ASSIGNED TASK:
Update the material below by changing every instance of "CocoRoam" to "SimRoam" and keeping the rest of the text as is. Leave out the pictures and give only the revised text.

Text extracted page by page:
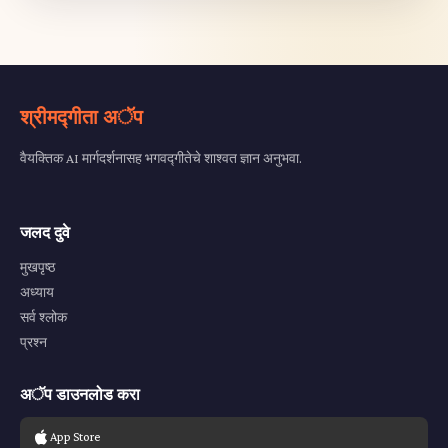
श्रीमद्गीता अॅप
वैयक्तिक AI मार्गदर्शनासह भगवद्गीतेचे शाश्वत ज्ञान अनुभवा.
जलद दुवे
मुखपृष्ठ
अध्याय
सर्व श्लोक
प्रश्न
अॅप डाउनलोड करा
App Store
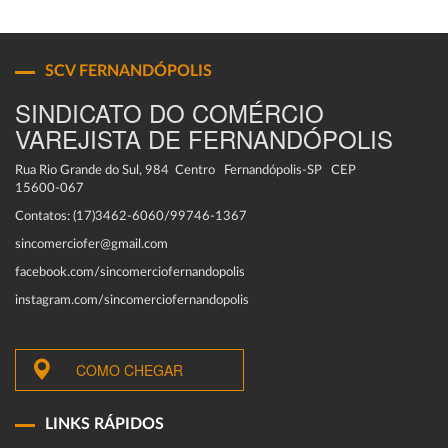
SCV FERNANDÓPOLIS
SINDICATO DO COMÉRCIO
VAREJISTA DE FERNANDÓPOLIS
Rua Rio Grande do Sul, 984 Centro Fernandópolis-SP CEP
15600-067
Contatos: (17)3462-6060/99746-1367
sincomerciofer@gmail.com
facebook.com/sincomerciofernandopolis
instagram.com/sincomerciofernandopolis
COMO CHEGAR
LINKS RÁPIDOS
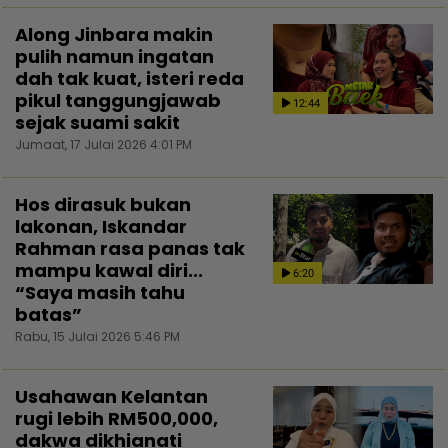
Along Jinbara makin
pulih namun ingatan
dah tak kuat, isteri reda
pikul tanggungjawab
12:44
sejak suami sakit
Jumaat, 17 Julai 2026 4:01 PM
Hos dirasuk bukan
lakonan, Iskandar
Rahman rasa panas tak
mampu kawal diri...
6:20
“Saya masih tahu
batas”
Rabu, 15 Julai 2026 5:46 PM
Usahawan Kelantan
rugi lebih RM500,000,
dakwa dikhianati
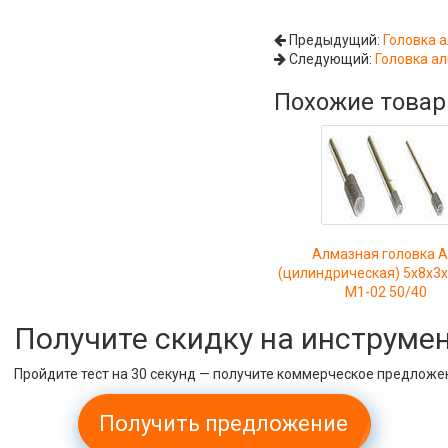
Предыдущий:
Головка а
Следующий:
Головка ал
Похожие това
Алмазная головка 
(цилиндрическая) 5х8х3
М1-02 50/40
Получите скидку на инструме
Пройдите тест на 30 секунд — получите коммерческое предложе
Получить предложение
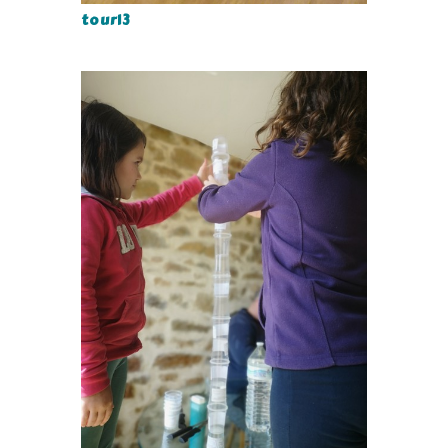
tour13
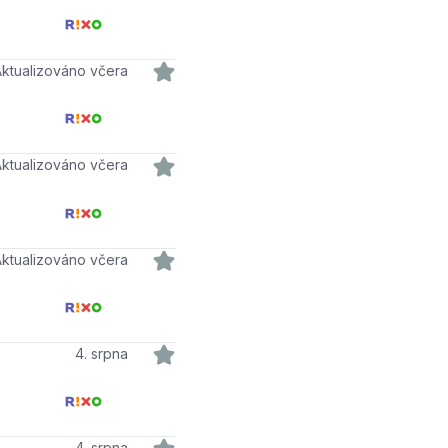
Aktualizováno včera
Aktualizováno včera
Aktualizováno včera
4. srpna
4. srpna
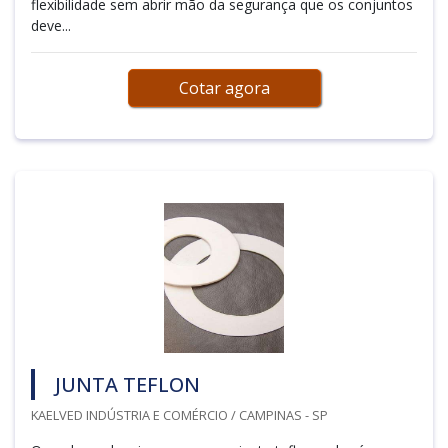
flexibilidade sem abrir mão da segurança que os conjuntos
deve...
Cotar agora
JUNTA TEFLON
KAELVED INDÚSTRIA E COMÉRCIO / CAMPINAS - SP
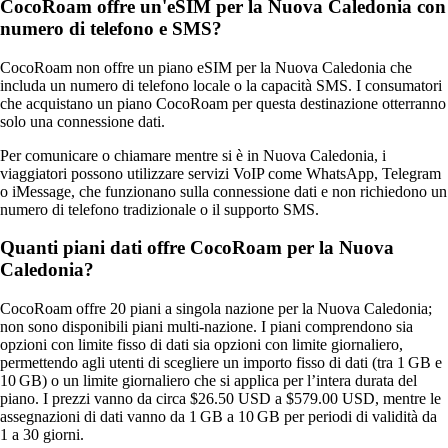
CocoRoam offre un'eSIM per la Nuova Caledonia con
numero di telefono e SMS?
CocoRoam non offre un piano eSIM per la Nuova Caledonia che
includa un numero di telefono locale o la capacità SMS. I consumatori
che acquistano un piano CocoRoam per questa destinazione otterranno
solo una connessione dati.
Per comunicare o chiamare mentre si è in Nuova Caledonia, i
viaggiatori possono utilizzare servizi VoIP come WhatsApp, Telegram
o iMessage, che funzionano sulla connessione dati e non richiedono un
numero di telefono tradizionale o il supporto SMS.
Quanti piani dati offre CocoRoam per la Nuova
Caledonia?
CocoRoam offre 20 piani a singola nazione per la Nuova Caledonia;
non sono disponibili piani multi-nazione. I piani comprendono sia
opzioni con limite fisso di dati sia opzioni con limite giornaliero,
permettendo agli utenti di scegliere un importo fisso di dati (tra 1 GB e
10 GB) o un limite giornaliero che si applica per l’intera durata del
piano. I prezzi vanno da circa $26.50 USD a $579.00 USD, mentre le
assegnazioni di dati vanno da 1 GB a 10 GB per periodi di validità da
1 a 30 giorni.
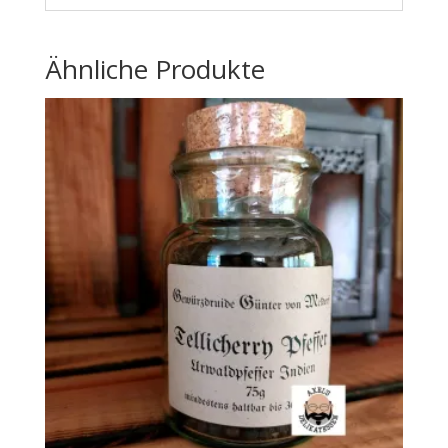
Ähnliche Produkte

TASK ANSWER:
श्रीमद्गीता अॅप
वैयक्तिक AI मार्गदर्शनासह भगवद्गीतेचे शाश्वत ज्ञान अनुभवा.
जलद दुवे
मुखपृष्ठ
अध्याय
सर्व श्लोक
प्रश्न
अॅप डाउनलोड करा
App Store
SCV FERNANDÓPOLIS
SINDICATO DO COMÉRCIO
VAREJISTA DE FERNANDÓPOLIS
Rua Rio Grande do Sul, 984 Centro Fernandópolis-SP CEP
15600-067
Contatos: (17)3462-6060/99746-1367
sincomerciofer@gmail.com
facebook.com/sincomerciofernandopolis
instagram.com/sincomerciofernandopolis
COMO CHEGAR
LINKS RÁPIDOS
Along Jinbara makin
pulih namun ingatan
dah tak kuat, isteri reda
pikul tanggungjawab
12:44
sejak suami sakit
Jumaat, 17 Julai 2026 4:01 PM
Hos dirasuk bukan
lakonan, Iskandar
Rahman rasa panas tak
mampu kawal diri...
6:20
“Saya masih tahu
batas”
Rabu, 15 Julai 2026 5:46 PM
Usahawan Kelantan
rugi lebih RM500,000,
dakwa dikhianati
Предыдущий:
Головка а
Следующий:
Головка ал
Похожие това
Алмазная головка 
(цилиндрическая) 5х8х3
М1-02 50/40
Получите скидку на инструме
Пройдите тест на 30 секунд — получите коммерческое предложе
Получить предложение
tour13
Aktualizováno včera
Aktualizováno včera
Aktualizováno včera
4. srpna
4. srpna
flexibilidade sem abrir mão da segurança que os conjuntos
deve...
Cotar agora
JUNTA TEFLON
KAELVED INDÚSTRIA E COMÉRCIO / CAMPINAS - SP
SimRoam offre un'eSIM per la Nuova Caledonia con
numero di telefono e SMS?
SimRoam non offre un piano eSIM per la Nuova Caledonia che
includa un numero di telefono locale o la capacità SMS. I consumatori
che acquistano un piano SimRoam per questa destinazione otterranno
solo una connessione dati.
Per comunicare o chiamare mentre si è in Nuova Caledonia, i
viaggiatori possono utilizzare servizi VoIP come WhatsApp, Telegram
o iMessage, che funzionano sulla connessione dati e non richiedono un
numero di telefono tradizionale o il supporto SMS.
Quanti piani dati offre SimRoam per la Nuova
Caledonia?
SimRoam offre 20 piani a singola nazione per la Nuova Caledonia;
non sono disponibili piani multi-nazione. I piani comprendono sia
opzioni con limite fisso di dati sia opzioni con limite giornaliero,
permettendo agli utenti di scegliere un importo fisso di dati (tra 1 GB e
10 GB) o un limite giornaliero che si applica per l’intera durata del
piano. I prezzi vanno da circa $26.50 USD a $579.00 USD, mentre le
assegnazioni di dati vanno da 1 GB a 10 GB per periodi di validità da
1 a 30 giorni.
Ähnliche Produkte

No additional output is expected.